Мне же вне всякой системы классический стиль представляется наиболее соответствующим собору, этому центру православного культа. Эти классические формы вне моды и времени, вечные, не могущие устареть или стать варварскими для новых поколений, сколько бы ни простояло здание, накладывают на него печать истинной красоты.
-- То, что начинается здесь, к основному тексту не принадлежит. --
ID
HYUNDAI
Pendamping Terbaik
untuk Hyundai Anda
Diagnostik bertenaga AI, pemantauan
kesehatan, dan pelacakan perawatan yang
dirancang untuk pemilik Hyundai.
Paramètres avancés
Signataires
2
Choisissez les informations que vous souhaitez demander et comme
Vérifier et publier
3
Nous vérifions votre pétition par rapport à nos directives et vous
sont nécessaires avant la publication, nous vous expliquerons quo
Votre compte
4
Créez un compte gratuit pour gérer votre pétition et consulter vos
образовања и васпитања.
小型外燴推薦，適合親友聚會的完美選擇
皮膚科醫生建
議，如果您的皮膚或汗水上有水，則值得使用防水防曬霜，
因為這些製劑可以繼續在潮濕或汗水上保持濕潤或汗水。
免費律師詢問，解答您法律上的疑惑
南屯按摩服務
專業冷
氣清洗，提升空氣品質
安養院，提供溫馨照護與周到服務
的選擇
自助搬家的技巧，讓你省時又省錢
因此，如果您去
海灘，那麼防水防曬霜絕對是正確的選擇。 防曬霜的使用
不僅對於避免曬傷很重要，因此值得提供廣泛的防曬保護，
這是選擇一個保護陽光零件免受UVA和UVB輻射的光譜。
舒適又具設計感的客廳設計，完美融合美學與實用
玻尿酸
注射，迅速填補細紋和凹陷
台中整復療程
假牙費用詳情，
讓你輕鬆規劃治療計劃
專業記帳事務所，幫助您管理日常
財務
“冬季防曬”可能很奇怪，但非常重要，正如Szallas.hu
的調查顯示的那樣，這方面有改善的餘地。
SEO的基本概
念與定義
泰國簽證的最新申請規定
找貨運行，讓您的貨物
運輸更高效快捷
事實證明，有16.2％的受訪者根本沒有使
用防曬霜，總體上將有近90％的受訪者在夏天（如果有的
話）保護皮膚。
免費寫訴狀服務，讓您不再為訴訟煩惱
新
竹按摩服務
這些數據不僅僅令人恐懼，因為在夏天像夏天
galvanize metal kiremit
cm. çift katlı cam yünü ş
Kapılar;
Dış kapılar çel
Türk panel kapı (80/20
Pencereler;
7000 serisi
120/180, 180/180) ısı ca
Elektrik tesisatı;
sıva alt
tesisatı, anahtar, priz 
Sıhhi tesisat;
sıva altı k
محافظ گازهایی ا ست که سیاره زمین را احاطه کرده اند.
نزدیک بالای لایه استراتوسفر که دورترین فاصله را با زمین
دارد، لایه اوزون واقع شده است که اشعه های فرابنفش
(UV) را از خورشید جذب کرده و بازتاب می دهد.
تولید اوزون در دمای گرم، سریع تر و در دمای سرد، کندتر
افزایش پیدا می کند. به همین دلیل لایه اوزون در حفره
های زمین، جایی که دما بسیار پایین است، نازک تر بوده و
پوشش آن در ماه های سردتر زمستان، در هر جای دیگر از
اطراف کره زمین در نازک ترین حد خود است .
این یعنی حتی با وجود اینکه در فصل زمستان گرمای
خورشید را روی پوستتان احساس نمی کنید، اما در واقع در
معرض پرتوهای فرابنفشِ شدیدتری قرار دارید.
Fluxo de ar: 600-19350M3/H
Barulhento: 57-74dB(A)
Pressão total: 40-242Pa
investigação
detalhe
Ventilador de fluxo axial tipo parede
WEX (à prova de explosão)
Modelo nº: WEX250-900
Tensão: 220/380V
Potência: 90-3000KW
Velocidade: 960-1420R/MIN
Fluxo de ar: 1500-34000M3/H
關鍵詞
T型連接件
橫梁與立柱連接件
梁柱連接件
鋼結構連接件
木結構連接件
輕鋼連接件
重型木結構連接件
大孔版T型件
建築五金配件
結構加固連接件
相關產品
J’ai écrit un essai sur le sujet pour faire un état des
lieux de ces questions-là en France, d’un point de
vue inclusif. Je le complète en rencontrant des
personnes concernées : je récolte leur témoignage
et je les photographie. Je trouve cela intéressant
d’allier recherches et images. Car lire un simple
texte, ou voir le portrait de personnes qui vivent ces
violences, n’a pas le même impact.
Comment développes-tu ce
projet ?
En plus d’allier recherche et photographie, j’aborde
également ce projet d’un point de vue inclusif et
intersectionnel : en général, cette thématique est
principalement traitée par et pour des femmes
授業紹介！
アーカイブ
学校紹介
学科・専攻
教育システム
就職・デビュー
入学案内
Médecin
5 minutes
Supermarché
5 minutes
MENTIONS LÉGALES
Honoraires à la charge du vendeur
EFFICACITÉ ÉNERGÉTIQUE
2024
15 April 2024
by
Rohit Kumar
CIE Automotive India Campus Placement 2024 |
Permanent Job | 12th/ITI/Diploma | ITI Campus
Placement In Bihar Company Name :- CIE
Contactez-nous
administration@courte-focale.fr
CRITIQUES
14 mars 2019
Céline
Известные всем цивилизованным народам, эти формы могут лишь восхищать, не удивляя, не вызывая критики, и, если какой-нибудь другой стиль покажется более уместным и живописным, возможно, более необычным – одним словом, не наскучившим, обязательно в нем будет заключаться и свое неудобство: он даст место различным толкам и кому-то, возможно, покажется неуместным, то есть как раз произведет впечатление, противоположное тому, которое именно и хотели создать строительством собора. Архитектор здесь не стремился удивить, он искал красоты, и, конечно, Исаакиевский собор – самая прекрасная церковь, построенная в наше время. Ее архитектура превосходно соответствует Санкт-Петербургу, самой молодой и новой столице.